Summary:

Introduction: The automotive sector has been pivotal in the technological advancement of lithium-ion batteries (LIB). However, the potential for further optimization of LIBs is nearing its limits. As a result, there's a shift towards developing solid-state batteries (SSBs), which use solid electrolytes rather than liquid. This roadmap provides insights into the developments of SSBs over the next decade in comparison to LIBs.

Key Results:

1. Materials and Components:
   • For SSBs, lithium metal and silicon are leading anode active materials. While lithium has high energy densities, silicon anodes are seen as the next-generation choice for LIBs.
   • The most promising cathode active materials are Ni-rich layered oxides, lithium iron phosphate, and potentially sulfur in the distant future.
   • The core component, the solid electrolyte, can be grouped into three categories: oxide, sulfide, and polymer electrolytes. Each has its advantages and challenges.
2. Production and Cell Concepts:
   • Four primary cell concepts are highlighted:
     1. Lithium metal anodes with oxide solid electrolyte (SE).
     2. Lithium metal anodes with sulfide SE.
     3. Silicon anode with sulfide SE.
     4. Lithium anode with polymer SE.
   • Pilot production timelines vary, but SSBs with lithium metal anodes and oxide SE might commence by 2025, and those with sulfide SE by 2028.
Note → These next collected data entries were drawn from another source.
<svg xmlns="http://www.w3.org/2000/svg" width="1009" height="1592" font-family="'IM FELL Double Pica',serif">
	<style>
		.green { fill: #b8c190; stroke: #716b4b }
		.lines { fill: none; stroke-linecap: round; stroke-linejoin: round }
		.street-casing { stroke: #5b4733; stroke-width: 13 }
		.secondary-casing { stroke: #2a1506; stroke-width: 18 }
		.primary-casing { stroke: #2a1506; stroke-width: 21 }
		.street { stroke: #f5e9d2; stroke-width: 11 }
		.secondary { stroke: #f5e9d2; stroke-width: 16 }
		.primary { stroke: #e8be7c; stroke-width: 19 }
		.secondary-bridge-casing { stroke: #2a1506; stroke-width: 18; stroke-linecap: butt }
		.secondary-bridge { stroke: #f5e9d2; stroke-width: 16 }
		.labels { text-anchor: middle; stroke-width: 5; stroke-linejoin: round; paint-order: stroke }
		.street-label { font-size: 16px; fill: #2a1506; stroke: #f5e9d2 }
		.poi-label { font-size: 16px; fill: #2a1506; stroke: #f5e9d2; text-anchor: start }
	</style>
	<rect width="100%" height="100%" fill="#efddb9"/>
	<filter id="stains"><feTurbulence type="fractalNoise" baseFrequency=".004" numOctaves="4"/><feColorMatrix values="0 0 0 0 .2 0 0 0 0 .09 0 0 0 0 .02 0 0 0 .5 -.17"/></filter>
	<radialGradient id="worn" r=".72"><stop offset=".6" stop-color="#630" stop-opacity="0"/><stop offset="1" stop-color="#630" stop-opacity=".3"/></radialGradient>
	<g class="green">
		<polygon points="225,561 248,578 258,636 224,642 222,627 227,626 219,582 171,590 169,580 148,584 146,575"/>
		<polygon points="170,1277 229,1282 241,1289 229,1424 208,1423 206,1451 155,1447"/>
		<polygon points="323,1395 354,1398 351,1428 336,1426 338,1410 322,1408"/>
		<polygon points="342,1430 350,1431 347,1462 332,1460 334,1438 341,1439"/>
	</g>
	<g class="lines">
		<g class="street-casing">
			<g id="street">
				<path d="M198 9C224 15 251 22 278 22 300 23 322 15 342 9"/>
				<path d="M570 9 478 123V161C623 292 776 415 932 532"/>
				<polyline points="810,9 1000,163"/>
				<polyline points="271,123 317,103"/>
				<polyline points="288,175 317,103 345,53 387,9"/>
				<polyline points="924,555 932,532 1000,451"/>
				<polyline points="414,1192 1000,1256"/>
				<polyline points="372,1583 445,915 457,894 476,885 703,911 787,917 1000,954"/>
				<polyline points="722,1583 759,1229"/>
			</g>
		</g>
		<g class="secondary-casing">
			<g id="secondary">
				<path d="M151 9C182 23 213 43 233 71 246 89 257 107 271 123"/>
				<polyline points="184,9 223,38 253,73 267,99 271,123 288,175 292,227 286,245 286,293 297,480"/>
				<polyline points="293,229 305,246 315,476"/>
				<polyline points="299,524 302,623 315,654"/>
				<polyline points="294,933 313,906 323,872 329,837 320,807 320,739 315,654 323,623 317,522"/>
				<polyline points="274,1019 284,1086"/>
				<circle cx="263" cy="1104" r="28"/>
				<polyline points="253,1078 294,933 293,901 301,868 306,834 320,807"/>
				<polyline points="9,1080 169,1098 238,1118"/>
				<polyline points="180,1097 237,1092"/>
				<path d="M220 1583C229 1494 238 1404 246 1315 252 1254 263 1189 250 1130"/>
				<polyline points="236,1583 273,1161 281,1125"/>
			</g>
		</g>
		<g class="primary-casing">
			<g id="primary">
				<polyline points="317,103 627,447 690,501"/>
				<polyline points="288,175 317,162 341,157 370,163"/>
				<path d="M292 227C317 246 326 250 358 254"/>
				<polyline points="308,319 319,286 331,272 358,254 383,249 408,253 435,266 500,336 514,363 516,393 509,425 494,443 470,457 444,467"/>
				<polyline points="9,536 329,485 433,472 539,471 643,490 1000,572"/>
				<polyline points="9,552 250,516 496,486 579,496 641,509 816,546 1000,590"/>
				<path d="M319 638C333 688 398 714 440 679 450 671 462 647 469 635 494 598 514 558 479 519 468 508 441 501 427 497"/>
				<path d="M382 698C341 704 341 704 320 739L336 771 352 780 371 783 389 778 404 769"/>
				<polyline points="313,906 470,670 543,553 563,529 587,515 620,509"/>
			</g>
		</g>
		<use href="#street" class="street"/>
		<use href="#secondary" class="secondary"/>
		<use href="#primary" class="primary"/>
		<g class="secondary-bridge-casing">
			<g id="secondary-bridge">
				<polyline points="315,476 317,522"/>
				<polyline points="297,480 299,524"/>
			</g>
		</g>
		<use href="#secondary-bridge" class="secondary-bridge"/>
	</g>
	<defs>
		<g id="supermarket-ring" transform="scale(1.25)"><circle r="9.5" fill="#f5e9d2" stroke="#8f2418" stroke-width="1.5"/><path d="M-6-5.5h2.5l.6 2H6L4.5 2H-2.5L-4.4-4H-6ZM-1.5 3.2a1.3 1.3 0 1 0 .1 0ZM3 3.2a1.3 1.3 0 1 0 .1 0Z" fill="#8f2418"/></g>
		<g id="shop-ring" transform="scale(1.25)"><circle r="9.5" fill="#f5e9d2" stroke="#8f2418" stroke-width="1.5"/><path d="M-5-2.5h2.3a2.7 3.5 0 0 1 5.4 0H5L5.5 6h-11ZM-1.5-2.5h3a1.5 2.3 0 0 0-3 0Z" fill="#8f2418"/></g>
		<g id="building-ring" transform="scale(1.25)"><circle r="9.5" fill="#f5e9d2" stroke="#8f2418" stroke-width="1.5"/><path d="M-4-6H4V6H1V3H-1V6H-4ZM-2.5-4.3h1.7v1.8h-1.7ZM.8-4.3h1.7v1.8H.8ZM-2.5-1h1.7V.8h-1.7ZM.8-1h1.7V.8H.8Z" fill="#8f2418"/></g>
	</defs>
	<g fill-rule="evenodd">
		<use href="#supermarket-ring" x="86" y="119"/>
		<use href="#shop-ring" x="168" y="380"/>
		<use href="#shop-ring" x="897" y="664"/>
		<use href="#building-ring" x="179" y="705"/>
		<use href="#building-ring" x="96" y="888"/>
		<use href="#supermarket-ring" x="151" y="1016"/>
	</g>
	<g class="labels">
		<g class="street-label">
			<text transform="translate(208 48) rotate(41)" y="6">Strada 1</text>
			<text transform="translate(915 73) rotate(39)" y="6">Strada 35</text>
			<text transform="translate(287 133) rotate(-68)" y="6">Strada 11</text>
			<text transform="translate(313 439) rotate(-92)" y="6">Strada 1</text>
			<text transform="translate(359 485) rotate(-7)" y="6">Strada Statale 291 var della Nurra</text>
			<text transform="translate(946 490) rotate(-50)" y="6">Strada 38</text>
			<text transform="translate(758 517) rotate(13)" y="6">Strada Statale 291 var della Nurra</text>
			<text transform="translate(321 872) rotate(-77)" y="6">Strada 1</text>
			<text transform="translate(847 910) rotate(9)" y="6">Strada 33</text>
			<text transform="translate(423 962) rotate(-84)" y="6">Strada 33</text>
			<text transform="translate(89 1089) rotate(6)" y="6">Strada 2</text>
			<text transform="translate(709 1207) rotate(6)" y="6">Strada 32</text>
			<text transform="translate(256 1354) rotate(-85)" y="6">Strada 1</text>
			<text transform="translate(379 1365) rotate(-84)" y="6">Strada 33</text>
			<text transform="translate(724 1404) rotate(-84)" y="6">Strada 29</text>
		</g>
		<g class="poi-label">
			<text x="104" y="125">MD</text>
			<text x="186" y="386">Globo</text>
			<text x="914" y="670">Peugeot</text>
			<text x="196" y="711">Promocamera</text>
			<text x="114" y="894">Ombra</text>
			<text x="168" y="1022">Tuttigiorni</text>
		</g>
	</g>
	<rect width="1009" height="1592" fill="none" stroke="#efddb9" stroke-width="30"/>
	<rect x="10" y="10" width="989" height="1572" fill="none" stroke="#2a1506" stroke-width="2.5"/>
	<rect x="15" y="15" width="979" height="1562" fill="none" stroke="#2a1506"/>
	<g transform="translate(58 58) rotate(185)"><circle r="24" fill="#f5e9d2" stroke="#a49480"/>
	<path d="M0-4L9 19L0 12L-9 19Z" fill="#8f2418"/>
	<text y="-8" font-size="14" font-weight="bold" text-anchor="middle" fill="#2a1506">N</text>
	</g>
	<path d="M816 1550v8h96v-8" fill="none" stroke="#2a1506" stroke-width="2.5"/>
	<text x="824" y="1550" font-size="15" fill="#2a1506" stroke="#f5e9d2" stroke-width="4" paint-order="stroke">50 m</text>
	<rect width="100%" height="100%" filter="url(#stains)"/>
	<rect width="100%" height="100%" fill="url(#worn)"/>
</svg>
3. Key Performance Indicators (KPI) of SSB:
   • Energy density is a crucial KPI, especially for mobile applications. Some SSBs can surpass current LIBs in this aspect.
   • Safety is another advantage as SSBs lack flammable liquids, though they have their set of challenges.
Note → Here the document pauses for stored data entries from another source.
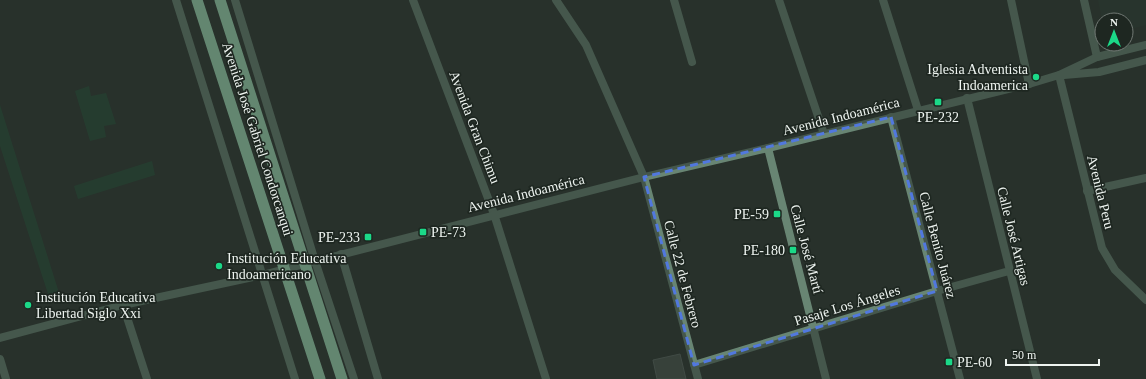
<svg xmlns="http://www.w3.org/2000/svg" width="1146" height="379" font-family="Georgia,serif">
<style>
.built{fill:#29392f}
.green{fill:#234b34}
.building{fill:#49544d;stroke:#5f6a63}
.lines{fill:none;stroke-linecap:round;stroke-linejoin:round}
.minor{stroke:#688573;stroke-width:8}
.tertiary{stroke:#688573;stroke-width:8}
.trunk{stroke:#aaeec4;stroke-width:11}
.marked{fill:none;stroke:#5178de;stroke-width:3;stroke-dasharray:8 5;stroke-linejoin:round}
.poi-dot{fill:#1bd988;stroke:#1e2721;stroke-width:1.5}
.labels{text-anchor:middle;stroke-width:3.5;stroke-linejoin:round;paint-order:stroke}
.poi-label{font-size:14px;fill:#eef4f0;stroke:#1e2721;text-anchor:end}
.street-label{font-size:14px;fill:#eef4f0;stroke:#1e2721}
</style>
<rect width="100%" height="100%" fill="#28312b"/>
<!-- built -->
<path class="built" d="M1098 0H1146V25L1126 30V20H1102Z"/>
<!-- green -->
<path class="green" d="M89 86 91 96 106 93 116 124 104 126 106 137 90 141 75 91Z
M0 105 60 296 50 300 0 146Z
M152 161 155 175 78 199 74 186Z"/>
<!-- building -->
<path class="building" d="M680 354 686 379H657L653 360Z"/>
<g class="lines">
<!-- minor -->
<path class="minor" d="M413 0 494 214
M556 0 586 45 644 177 698 379
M674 0 692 62
M779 0 824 134
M883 0 918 110
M1011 0 1029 84
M1084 0 1097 57
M967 98 1037 379
M891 117 960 379
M768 148 826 379
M1087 191 1146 178
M341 254 378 379
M123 305 147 379
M0 359 6 379
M694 365 937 291 1009 271"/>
<!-- tertiary -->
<path class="tertiary" d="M176 0 295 379
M235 0 315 261 354 379
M1059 75 1102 248 1115 270 1146 300
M1064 75 1099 72 1146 60
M494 214 546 379
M0 338 123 305 262 275 644 177 768 148 1029 84 1059 75 1097 57 1146 45"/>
<!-- trunk -->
<path class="trunk" d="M197 0 320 379
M220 0 342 379"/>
</g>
<!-- marked area -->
<path d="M0 0H1146V379H0ZM891 117 937 291 694 365 644 177Z" fill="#28312b" fill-opacity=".55" fill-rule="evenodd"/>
<path class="marked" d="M891 117 937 291 694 365 644 177Z"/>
<!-- markers -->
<g class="poi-dot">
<circle cx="1036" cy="77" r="4"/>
<rect x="934" y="98" width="8" height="8" rx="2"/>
<rect x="773" y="210" width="8" height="8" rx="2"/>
<rect x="419" y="228" width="8" height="8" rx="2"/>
<rect x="364" y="233" width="8" height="8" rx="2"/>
<rect x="789" y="246" width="8" height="8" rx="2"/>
<circle cx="219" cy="266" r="4"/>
<circle cx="28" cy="305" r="4"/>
<rect x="945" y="358" width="8" height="8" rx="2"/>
</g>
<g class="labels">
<!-- poi labels -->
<g class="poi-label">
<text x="1028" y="74">Iglesia Adventista<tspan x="1028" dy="16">Indoamerica</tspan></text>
<text x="938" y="122" text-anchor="middle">PE-232</text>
<text x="769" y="219">PE-59</text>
<text x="431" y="237" text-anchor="start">PE-73</text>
<text x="360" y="242">PE-233</text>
<text x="785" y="255">PE-180</text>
<text x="227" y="263" text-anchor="start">Institución Educativa<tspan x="227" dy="16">Indoamericano</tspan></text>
<text x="36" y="302" text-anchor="start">Institución Educativa<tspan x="36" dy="16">Libertad Siglo Xxi</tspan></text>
<text x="957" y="367" text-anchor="start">PE-60</text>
</g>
<!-- street labels -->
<g class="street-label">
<text transform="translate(841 116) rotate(-14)" y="5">Avenida Indoamérica</text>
<text transform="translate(475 127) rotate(69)" y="5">Avenida Gran Chimu</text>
<text transform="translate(258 139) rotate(72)" y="5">Avenida José Gabriel Condorcanqui</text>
<text transform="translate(1101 192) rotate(76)" y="5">Avenida Peru</text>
<text transform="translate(526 193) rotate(-14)" y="5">Avenida Indoamérica</text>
<text transform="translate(1014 236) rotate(76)" y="5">Calle José Artigas</text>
<text transform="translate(938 245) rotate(75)" y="5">Calle Benito Juárez</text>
<text transform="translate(807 249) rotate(75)" y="5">Calle José Martí</text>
<text transform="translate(683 274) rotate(75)" y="5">Calle 22 de Febrero</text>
<text transform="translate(847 305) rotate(-17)" y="5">Pasaje Los Ángeles</text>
</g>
</g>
<!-- north arrow -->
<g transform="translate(1114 32)"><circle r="19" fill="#1e2721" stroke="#717974"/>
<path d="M0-3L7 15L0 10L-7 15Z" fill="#1bd988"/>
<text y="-6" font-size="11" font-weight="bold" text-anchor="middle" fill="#eef4f0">N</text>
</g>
<!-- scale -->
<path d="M1006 359v6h93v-6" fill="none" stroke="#eef4f0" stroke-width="2"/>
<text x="1012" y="359" font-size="12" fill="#eef4f0" stroke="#1e2721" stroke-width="3" paint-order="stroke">50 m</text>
</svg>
   • The longevity of SSBs might match or exceed LIBs, but cost and fast-charging capability remain challenges.
4. Applications:
   • Currently, polymer SSBs are used in buses, but their high operating temperature is limiting.
   • The automotive sector is the main driver behind SSB development. However, inorganic SSBs might first appear in consumer electronics due to less stringent requirements.
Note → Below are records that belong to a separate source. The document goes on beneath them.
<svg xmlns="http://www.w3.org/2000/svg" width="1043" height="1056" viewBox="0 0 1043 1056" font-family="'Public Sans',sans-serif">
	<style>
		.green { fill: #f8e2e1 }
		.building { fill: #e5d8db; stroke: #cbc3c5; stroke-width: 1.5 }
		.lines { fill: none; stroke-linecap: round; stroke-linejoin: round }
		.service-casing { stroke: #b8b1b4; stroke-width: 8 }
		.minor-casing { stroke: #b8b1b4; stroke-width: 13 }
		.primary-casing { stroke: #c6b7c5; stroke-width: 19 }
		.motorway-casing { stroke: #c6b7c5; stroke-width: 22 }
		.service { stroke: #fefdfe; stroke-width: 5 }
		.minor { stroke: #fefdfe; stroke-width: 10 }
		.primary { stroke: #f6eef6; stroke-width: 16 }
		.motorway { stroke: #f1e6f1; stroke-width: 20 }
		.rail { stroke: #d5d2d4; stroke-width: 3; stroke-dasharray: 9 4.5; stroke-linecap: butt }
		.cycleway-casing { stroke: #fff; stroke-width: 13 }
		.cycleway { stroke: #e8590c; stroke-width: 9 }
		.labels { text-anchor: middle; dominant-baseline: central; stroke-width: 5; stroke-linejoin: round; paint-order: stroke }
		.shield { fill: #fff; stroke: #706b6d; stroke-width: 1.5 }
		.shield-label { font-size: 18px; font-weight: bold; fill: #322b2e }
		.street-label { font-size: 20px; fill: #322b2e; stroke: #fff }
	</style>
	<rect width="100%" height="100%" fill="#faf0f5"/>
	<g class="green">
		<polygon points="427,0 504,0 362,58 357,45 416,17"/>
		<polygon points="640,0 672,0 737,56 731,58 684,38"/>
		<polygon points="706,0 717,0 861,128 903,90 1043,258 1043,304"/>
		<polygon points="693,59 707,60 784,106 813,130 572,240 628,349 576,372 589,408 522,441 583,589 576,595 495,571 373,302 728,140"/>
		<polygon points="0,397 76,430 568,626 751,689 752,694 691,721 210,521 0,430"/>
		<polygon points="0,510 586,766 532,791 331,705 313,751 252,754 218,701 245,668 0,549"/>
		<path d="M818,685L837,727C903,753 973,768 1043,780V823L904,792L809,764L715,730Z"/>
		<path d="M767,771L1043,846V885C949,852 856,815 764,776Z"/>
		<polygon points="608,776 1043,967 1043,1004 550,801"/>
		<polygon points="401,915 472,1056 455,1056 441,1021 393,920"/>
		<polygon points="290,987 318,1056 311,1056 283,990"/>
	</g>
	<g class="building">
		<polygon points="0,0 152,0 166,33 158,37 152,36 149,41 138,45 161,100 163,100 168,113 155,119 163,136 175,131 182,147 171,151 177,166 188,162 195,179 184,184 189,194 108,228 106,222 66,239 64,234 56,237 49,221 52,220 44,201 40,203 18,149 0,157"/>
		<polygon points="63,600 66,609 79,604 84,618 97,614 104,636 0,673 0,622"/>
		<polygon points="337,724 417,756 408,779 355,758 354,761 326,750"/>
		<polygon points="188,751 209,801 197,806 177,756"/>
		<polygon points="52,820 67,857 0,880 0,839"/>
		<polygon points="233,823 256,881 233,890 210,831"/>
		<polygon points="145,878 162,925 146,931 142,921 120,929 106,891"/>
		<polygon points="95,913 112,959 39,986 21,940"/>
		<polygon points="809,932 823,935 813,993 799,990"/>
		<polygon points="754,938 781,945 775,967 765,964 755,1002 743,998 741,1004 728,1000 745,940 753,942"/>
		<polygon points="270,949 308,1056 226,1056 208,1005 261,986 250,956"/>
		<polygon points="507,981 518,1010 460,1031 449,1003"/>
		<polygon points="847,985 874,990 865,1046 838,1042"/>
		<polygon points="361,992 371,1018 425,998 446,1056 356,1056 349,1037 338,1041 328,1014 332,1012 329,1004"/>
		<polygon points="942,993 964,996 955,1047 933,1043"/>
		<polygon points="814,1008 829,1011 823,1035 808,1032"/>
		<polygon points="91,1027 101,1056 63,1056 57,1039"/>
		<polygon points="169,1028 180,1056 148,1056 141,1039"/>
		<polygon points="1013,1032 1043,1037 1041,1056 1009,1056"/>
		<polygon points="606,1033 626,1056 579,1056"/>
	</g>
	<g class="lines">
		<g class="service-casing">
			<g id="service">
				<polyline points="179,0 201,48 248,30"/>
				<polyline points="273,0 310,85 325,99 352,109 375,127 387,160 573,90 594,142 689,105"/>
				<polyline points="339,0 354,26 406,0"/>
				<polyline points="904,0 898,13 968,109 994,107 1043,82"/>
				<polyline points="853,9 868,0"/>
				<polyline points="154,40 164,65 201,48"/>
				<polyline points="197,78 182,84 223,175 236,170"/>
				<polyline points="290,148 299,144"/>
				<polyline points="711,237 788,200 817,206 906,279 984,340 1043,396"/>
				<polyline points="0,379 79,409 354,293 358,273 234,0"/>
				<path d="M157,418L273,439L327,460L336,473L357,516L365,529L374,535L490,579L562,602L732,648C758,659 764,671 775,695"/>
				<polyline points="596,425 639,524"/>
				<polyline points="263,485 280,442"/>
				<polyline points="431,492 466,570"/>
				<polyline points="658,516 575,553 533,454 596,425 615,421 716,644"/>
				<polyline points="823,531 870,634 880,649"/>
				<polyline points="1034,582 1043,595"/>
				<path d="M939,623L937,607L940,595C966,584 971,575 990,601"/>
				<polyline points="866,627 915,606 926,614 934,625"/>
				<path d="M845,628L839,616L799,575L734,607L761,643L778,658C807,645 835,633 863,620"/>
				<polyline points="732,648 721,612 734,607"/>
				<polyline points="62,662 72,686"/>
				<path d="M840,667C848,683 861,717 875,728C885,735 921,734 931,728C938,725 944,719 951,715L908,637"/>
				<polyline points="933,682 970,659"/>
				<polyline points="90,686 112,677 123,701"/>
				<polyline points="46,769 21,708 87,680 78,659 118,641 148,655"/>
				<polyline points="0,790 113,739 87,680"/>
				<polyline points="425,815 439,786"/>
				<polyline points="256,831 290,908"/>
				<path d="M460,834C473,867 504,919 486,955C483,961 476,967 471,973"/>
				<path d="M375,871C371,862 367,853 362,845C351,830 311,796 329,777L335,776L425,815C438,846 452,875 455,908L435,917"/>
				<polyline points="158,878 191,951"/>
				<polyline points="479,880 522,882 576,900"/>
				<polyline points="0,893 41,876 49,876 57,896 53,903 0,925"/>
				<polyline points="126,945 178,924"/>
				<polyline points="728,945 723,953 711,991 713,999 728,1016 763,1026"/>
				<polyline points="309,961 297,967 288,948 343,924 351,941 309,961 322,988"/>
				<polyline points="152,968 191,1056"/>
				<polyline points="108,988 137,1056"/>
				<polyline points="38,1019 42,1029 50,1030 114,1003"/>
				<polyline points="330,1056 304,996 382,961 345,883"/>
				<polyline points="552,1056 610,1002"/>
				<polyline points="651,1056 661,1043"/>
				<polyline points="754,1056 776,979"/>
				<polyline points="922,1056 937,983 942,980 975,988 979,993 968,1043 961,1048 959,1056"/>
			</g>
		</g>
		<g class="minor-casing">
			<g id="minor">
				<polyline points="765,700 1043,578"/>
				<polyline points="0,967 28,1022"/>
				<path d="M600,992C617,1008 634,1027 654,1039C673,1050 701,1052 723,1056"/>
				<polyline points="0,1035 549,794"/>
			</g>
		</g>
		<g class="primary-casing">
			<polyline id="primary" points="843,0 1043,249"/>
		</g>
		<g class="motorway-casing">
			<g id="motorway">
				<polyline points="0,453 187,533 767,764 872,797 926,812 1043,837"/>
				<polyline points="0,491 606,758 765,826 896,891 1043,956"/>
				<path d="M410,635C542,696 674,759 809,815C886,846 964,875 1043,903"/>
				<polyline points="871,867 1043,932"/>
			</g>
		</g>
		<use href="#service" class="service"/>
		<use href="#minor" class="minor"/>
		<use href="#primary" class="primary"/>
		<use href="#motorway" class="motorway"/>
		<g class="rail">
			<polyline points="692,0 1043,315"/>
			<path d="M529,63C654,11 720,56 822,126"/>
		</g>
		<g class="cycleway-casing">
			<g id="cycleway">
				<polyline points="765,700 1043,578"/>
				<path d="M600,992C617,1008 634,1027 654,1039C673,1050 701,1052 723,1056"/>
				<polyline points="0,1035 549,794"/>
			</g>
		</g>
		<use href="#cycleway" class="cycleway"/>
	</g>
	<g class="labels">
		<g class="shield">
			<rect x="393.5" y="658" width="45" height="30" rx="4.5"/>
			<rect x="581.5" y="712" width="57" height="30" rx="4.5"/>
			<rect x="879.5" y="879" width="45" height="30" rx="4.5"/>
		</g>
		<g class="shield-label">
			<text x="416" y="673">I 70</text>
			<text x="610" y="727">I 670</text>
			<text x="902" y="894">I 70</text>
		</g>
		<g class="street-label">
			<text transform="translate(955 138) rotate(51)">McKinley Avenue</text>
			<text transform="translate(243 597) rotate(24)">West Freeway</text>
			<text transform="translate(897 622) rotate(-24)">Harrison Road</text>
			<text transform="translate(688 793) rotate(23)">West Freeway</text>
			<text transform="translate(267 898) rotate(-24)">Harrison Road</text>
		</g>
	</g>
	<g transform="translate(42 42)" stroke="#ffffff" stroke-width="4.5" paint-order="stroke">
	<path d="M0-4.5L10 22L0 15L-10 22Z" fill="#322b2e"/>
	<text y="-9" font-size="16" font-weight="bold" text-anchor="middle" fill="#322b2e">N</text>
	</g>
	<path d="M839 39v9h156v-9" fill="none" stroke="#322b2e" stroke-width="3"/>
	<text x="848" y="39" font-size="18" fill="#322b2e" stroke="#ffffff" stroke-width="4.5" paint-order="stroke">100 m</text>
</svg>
   • By 2035, SSBs might expand to passenger aviation.
5. Market Aspects:
   • SSB production capacity is currently below 2 GWh, mostly in polymer SSBs. This could grow to 15–40 GWh by 2030 and 55–120 GWh by 2035.
   • Though the potential for SSBs is evident, liquid electrolyte LIBs will likely dominate the market for the foreseeable future.
   • In terms of geographic R&D, Asia (Japan, South Korea, China) and the USA lead. The EU, while strong in research, lags in pilot production and other areas.
6. Key Challenges:
   • Technical issues vary across different SSB technologies, including scale-up, component compatibility, and production challenges.
   • As SSBs compete with LIBs, they need to continually benchmark and surpass in KPIs.
   • The EU currently trails behind Asian and US players in SSB development but has an opportunity to become a major player in the technology.

In essence, while SSBs present promising advancements over traditional LIBs, there are technical and market-based challenges to address. The roadmap suggests that with proper focus and investment, SSBs could revolutionize the battery market, especially in the automotive sector.